Advertorial
Intisari-Online.com - Sempat dijuluki negara teraman di dunia dari virus corona, kini Israel harus menghadapi lonjakan kasus Covid-19.
Situasi tersebut pun membuat warga Israel kecewa dan memprotes pemerintah atas penanganan pandemi Covid-19 yang dianggap buruk.
Perdana Menteri Israel, Benjamin Neyanyahu menjadi sasaran warga, sebagai orang yang bertanggungjawab atas penanganan tersebut.
Selain itu, warga pun melakukan protes terhadap Perdana Menteri Benyamin Netanyahu atas dugaan korupsi.
Di tengah protes warga Israel yang tak surut tersebut, Parlemen Israel justru mengeluarkan undang-undang kontroversial.
Melansir Aljazeera.com (30/9/2020), Parlemen Israel telah menyetujui undang-undang yang membatasi demonstrasi.
Undang-undang itu menurut para kritikus bertujuan untuk membungkam protes terhadap Perdana MenteriBenjamin Netanyahu atas dugaan korupsi dan penanganannya terhadap krisis virus corona.
Undang-undang tersebut, yang memberi pemerintah kewenangan untuk menyatakan "keadaan darurat khusus yang disebabkan oleh pandemi virus korona", diratifikasi pada Rabu pagi setelah debat sepanjang malam di Knesset.
Undang-undang baru tersebut melarang orang Israel mengadakan demonstrasi lebih dari satu km (0,6 mil) dari rumah mereka.
Tindakan tersebut menurut pemerintah ditujukan untuk mencegah infeksi COVID-19.
Kritik terhadap tindakan yang diklaim oleh pemerintah merupakan bagian dari penguncian nasional kedua Israel itu pun berdatangan.
Untuk informasi, penguncian kedua Israel mulai berlaku sejak 18 September lalu.

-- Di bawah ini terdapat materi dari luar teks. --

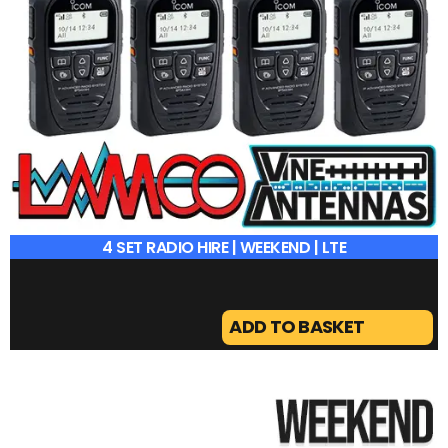
4 SET RADIO HIRE | WEEKEND | LTE
ADD TO BASKET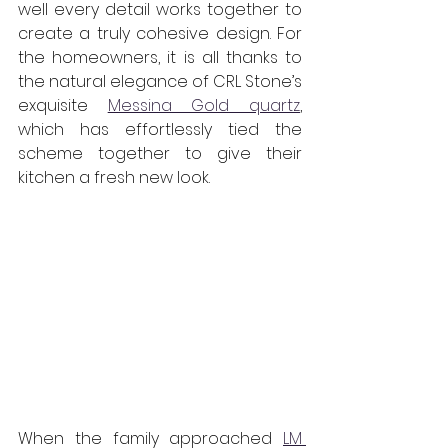
well every detail works together to 
create a truly cohesive design. For 
the homeowners, it is all thanks to 
the natural elegance of CRL Stone’s 
exquisite 
Messina Gold quartz
, 
which has effortlessly tied the 
scheme together to give their 
kitchen a fresh new look. 
When the family approached 
LM 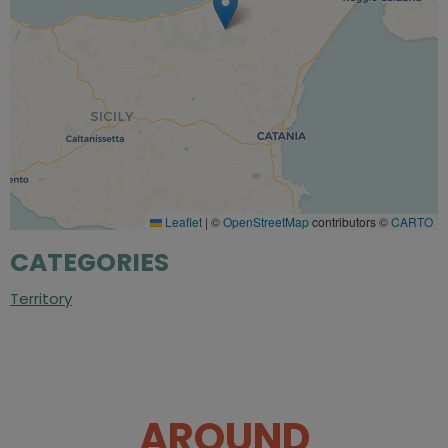
Leaflet
|
©
OpenStreetMap
contributors ©
CARTO
CATEGORIES
Territory
AROUND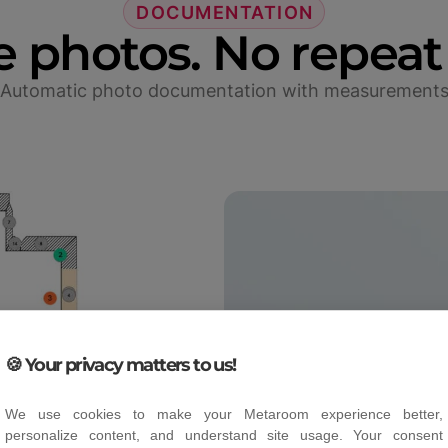
DOCUMENTATION
e photos. No repeat 
Automatic photo documentation with measurement
🍪 Your privacy matters to us!
We use cookies to make your Metaroom experience better,
personalize content, and understand site usage. Your consent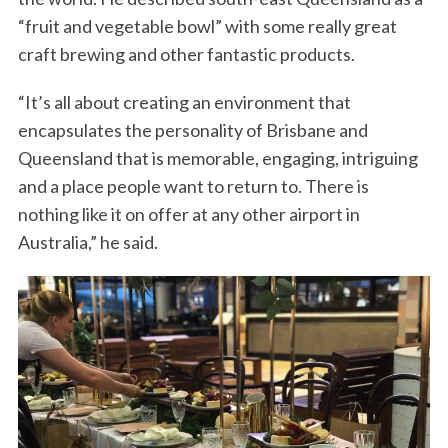
“fruit and vegetable bowl” with some really great
craft brewing and other fantastic products.
“It’s all about creating an environment that
encapsulates the personality of Brisbane and
Queensland that is memorable, engaging, intriguing
and a place people want to return to. There is
nothing like it on offer at any other airport in
Australia,” he said.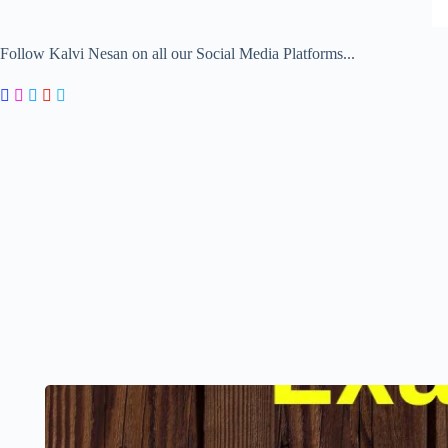
Follow Kalvi Nesan on all our Social Media Platforms...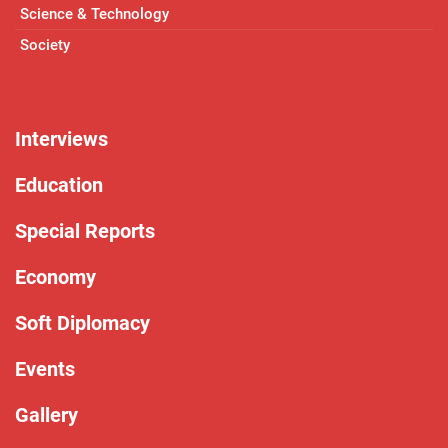
Science & Technology
Society
Interviews
Education
Special Reports
Economy
Soft Diplomacy
Events
Gallery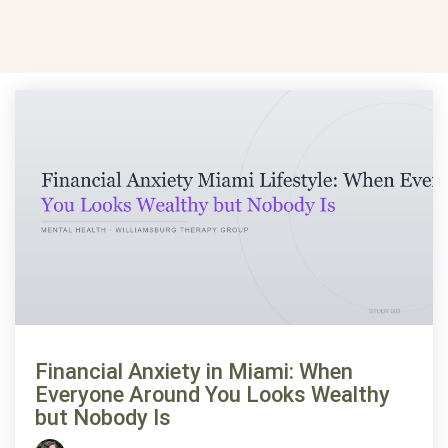
Financial Anxiety in Miami: When
Everyone Around You Looks Wealthy
but Nobody Is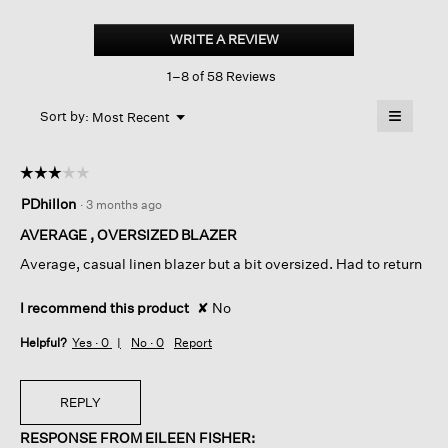
Linen
Silk
WRITE A REVIEW
.
Twill
This
Blazer
1–8 of 58 Reviews
action
will
≡
Menu
open
Sort by:
Most Recent
▼
a
Clicking
on
modal
the
dialog.
☆☆☆☆☆
☆☆☆☆☆
followin
button
3
PDhillon
·
3 months ago
will
out
update
of
the
AVERAGE , OVERSIZED BLAZER
content
5
below
Average, casual linen blazer but a bit oversized. Had to return
stars.
I recommend this product
✘
No
Helpful?
Yes ·
0
No ·
0
Report
REPLY
RESPONSE FROM EILEEN FISHER: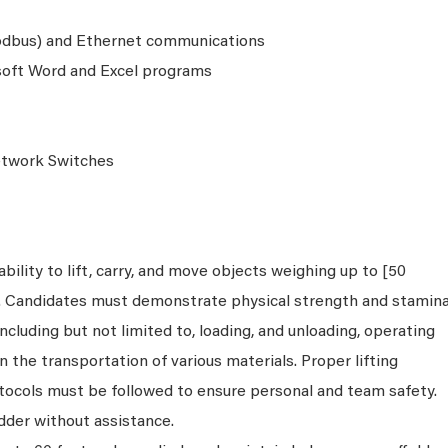
Modbus) and Ethernet communications
osoft Word and Excel programs
etwork Switches
bility to lift, carry, and move objects weighing up to [50
s. Candidates must demonstrate physical strength and stamin
ncluding but not limited to, loading, and unloading, operating
n the transportation of various materials. Proper lifting
tocols must be followed to ensure personal and team safety.
dder without assistance.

Mereka mengatakan bahwa undang-undang itu benar-benar dimaksudkan untuk memblokir protes di dekat kediaman resmi Netanyahu di Yerusalem.
“Apa langkah selanjutnya? Melarang pemimpin oposisi berbicara di parlemen? " Yair Lapid, yang memimpin oposisi di legislatif, menulis di Twitter tentang pemungutan suara tersebut.
Meir Cohen dari partai oposisi utama Yesh Atid-Telem mengutuk kontrol baru itu sebagai "lereng licin".
Sementara Yair Golan dari partai sayap kiri Meretz memperingatkan undang-undang baru itu "tidak akan menghentikan demonstrasi".
"Kemarahan yang tumbuh di jalanan akan menemukan jalan keluarnya," kata Golan.
Selama berminggu-minggu, ribuan demonstran berkumpul untuk menyerukan pengunduran diri Netanyahu.
Beberapa jam sebelum pemungutan suara, ratusan orang Israel melakukan protes di luar parlemen, menyebut batas protes itu merupakan pukulan bagi demokrasi.
Jajak pendapat menunjukkan hanya sekitar seperempat dari masyarakat yang memiliki kepercayaan terhadap cara Netanyahu menangani pandemi, yang sebagian besar telah mereda selama penutupan Maret-Mei.
Penguncian Israel, yang menutup sekolah dan operasi bisnis terbatas, diberlakukan setelah kasus COVID-19 baru naik menjadi sekitar 7.000 per hari dalam populasi sembilan juta, membebani beberapa rumah sakit.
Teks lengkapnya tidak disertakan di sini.